Travail à réaliser:
1. Réécrivez en liste numérotée, sans les lignes vides, un passage des entrées enregistrées. Commencez à la ligne qui contient "## Experimental Results" et arrêtez-vous après celle qui contient "### Model sparsity".
2. Prolongez le texte sur les domiciliations bancaires SEPA à la suite de sa dernière phrase.

Texte affiché:
----------------
Les premiers cas d'arnaques à la domiciliation bancaire commencent à être médiatisés. Croyez-moi ce n'est qu'un début. Les grosses affaires vont se multiplier.
RTL Info.be a écrit :Grégory arnaqué par des domiciliations bancaires intempestives: "C’est aberrant, il leur suffit d’un numéro de compte"
Grégory a été victime de ce qui pourrait être une nouvelle forme d'arnaque. Des domiciliations intempestives ont été effectuées sur son compte, sans qu'il n'ait souscrit au moindre abonnement, ou signé le moindre papier. La faute à qui ? Au nouveau système européen baptisé SEPA, étonnamment laxiste. Suite à son témoignage, nous avons enquêté.
Mathieu Tamigniau | 26 Août 2014 06h24
Depuis le mois de février 2014, la norme SEPA (espace unique de paiement en euros, en anglais Single Euro Payments Area) a franchi un nouveau palier, les banques belges devant appliquer toute une série de nouvelles règles et procédures.
Vous avez forcément remarqué des changements en termes de virements et de numéros de compte.
Mais vous ne savez sans doute pas ce qui a profondément changé au niveau des domiciliations bancaires, cette opération qui permet à une société de service (Electrabel, Voo, etc) de prélever automatiquement le montant des factures sur votre compte.
Or, ces modifications importantes ont une grosse faille de sécurité, qui a coûté de l’argent à Grégory, sans doute victime d’une arnaque. Il a contacté la rédaction de RTL info via la page Alertez-nous. "ING m'a dit que (le nouveau système de domiciliation) était un principe de confiance mutuelle, mais sans que je ne souscrive à aucun service, une société au Pays-Bas que je ne connais pas du tout m'a débité de 6€ tous les trois jours pendant 10 jours".
----------------
Entrées enregistrées:
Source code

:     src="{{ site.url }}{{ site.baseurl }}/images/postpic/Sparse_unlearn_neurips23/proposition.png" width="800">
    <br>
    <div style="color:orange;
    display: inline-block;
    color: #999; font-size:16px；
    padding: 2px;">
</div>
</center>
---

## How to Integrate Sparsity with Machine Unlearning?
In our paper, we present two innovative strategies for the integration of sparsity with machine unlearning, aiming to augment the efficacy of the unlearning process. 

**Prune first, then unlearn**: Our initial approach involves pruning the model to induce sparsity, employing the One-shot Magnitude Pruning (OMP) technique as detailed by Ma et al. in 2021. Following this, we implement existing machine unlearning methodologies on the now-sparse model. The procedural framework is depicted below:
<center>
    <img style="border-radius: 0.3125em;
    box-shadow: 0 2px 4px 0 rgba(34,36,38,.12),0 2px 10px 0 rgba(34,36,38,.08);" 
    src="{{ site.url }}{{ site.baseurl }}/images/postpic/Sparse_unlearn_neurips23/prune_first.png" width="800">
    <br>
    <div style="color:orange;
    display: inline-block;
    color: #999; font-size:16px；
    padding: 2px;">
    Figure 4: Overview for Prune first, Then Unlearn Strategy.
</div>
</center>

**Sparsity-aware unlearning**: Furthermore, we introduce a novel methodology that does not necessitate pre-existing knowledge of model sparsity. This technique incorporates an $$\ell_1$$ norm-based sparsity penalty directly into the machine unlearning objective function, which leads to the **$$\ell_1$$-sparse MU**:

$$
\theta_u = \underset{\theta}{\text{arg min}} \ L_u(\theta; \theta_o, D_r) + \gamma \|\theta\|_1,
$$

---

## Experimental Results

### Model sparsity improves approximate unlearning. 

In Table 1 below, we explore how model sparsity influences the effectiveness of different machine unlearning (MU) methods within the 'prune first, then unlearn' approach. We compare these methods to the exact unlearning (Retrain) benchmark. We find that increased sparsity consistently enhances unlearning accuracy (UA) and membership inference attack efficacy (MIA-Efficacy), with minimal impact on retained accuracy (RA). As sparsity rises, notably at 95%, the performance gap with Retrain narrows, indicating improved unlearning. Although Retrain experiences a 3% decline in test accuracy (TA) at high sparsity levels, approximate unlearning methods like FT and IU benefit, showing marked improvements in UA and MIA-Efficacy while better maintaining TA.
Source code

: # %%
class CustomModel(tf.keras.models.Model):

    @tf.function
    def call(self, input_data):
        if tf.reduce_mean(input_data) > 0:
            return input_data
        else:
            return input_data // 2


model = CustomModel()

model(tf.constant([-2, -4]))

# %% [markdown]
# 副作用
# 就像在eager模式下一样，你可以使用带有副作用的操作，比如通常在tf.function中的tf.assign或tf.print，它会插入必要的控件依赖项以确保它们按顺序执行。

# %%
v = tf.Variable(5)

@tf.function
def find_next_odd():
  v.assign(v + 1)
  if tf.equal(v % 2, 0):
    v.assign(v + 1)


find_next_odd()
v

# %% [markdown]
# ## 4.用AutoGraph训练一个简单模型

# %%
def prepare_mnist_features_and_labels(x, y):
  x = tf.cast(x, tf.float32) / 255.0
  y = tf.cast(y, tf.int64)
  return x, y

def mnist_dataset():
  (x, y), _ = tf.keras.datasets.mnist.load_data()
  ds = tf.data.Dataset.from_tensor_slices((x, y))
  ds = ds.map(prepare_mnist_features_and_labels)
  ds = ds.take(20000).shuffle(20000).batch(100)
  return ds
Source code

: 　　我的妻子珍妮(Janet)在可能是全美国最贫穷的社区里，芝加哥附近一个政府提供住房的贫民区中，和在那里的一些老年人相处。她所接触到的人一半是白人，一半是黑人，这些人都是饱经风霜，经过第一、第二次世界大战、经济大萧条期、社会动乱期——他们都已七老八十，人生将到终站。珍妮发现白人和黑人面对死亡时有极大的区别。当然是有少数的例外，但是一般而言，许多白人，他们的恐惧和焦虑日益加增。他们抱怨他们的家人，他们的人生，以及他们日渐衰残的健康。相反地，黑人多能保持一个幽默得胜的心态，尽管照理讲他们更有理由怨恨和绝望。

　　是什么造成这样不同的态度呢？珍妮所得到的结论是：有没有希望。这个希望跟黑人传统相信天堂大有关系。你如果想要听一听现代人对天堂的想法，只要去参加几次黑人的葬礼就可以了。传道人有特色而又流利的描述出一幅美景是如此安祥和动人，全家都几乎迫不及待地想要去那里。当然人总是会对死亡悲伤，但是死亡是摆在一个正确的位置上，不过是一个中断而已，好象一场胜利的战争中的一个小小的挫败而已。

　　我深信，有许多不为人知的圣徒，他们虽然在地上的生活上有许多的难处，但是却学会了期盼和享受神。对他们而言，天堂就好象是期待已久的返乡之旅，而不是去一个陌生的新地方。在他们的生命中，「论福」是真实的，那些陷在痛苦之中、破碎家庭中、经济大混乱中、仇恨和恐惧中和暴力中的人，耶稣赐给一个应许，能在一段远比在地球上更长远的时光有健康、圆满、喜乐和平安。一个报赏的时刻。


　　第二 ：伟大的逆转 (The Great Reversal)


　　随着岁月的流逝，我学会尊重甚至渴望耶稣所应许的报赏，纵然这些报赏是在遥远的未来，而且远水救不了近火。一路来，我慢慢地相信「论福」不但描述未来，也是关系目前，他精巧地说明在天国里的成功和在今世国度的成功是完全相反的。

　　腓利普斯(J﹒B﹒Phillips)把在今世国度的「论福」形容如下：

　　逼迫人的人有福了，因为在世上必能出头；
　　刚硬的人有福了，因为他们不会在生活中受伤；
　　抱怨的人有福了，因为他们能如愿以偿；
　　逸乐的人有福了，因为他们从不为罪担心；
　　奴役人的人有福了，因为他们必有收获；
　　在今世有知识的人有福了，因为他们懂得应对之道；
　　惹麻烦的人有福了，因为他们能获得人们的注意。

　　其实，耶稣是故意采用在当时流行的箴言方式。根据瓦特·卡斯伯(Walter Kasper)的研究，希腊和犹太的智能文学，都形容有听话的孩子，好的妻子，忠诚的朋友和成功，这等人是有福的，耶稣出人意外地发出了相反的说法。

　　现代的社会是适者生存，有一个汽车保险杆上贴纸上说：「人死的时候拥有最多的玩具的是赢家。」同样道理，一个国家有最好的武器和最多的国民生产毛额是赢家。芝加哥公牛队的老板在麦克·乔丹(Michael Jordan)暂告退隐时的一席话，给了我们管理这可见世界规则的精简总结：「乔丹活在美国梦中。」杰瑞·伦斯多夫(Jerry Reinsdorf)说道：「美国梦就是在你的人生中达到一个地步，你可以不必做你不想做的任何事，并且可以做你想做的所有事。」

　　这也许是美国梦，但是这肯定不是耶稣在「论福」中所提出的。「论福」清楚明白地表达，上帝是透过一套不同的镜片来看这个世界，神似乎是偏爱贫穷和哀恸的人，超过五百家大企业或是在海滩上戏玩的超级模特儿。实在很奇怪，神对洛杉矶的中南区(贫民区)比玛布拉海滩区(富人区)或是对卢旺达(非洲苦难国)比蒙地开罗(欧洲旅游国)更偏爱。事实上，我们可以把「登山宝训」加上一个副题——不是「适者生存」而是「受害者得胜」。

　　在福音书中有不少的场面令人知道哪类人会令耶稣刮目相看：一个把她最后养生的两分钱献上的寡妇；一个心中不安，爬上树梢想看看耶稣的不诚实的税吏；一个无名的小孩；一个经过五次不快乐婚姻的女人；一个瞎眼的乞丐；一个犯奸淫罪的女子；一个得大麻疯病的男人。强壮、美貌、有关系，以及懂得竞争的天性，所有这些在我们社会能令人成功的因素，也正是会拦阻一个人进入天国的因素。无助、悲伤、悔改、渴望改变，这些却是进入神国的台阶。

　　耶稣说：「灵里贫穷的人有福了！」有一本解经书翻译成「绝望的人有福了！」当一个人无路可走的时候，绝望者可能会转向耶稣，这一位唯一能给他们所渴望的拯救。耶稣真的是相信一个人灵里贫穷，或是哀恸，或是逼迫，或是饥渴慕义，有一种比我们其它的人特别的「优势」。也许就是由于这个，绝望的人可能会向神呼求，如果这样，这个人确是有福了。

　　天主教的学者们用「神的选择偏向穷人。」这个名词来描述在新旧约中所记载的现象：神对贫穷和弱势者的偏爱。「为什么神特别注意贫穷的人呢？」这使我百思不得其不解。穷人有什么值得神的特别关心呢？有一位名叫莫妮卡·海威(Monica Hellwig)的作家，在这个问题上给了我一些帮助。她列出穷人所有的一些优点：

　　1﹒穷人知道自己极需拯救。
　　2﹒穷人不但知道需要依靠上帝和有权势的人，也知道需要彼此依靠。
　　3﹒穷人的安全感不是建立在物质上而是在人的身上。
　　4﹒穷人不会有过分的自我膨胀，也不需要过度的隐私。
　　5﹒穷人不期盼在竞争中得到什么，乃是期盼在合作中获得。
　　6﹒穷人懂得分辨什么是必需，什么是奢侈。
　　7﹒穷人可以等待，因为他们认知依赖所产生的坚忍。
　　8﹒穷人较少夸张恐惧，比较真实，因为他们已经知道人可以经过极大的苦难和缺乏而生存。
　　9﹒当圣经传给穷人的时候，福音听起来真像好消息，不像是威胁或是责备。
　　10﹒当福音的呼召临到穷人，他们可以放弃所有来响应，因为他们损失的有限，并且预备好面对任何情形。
----------------
Section des réponses:
1.
1. ## Experimental Results
2. ### Model sparsity improves approximate unlearning. 

2.
Comment fonctionnent les nouvelles domiciliations ?
Depuis le 1er février 2014, les domiciliations ne sont plus gérées par la banque mais directement par le créancier (celui qui doit encaisser de l'argent, comme Electrabel). C'est un changement d'une importance majeure.
Ce créancier doit avoir en sa possession un mandat signé par le débiteur (l'utilisateur du service, comme vous), avant de prélever de l'argent sur son compte. Ce mandat est un papier considéré comme un "accord commercial".
Auparavant, ce mandat était pris en charge et conservé par les banques. Vous deviez signer un papier et l'envoyer à votre banquier pour rendre la domiciliation effective.
Mais pour uniformiser les domiciliations au niveau européen, un nouveau système a dû être implanté. Il répond au doux nom de "SEPA Direct Debit".
Et avec ce nouveau système, c'est donc le créancier qui gère ses propres mandats. Ce qui, du point de vue du citoyen lambda, parait étrange: pourquoi n'est-ce pas le débiteur (le client, donc) qui met en place, via son PC Banking ou un guichet, un ordre de domiciliation pour payer ses factures? Cela éviterait toute (tentative de) fraude.
Car vous avez compris où l'on veut en venir: des domiciliations ont été effectuées sur le compte ING de Grégory sans que celui-ci n'ait signé le moindre mandat.
Personne ne vérifie à l'avance si vous avez signé le mandat
Ce mandat, un bout de papier (théoriquement, donc) obligatoire pour établir une domiciliation, est d'apparence libre, mais il doit contenir des informations essentielles. La Banque Nationale de Belgique a mis un exemple à disposition (découvrez-le sur cette page).
"Les mandats SEPA Direct Debit Core (le nom bancaire officiel des domiciliations, NDLR) sont ouverts par le créancier lui-même au moment où il demande un paiement pour la première fois. Légalement, le créancier est tenu d’avoir en sa possession, à l’ouverture d’un mandat, un document signé par le client", nous a expliqué Benoît Lempkowicz, du service communication d'ING.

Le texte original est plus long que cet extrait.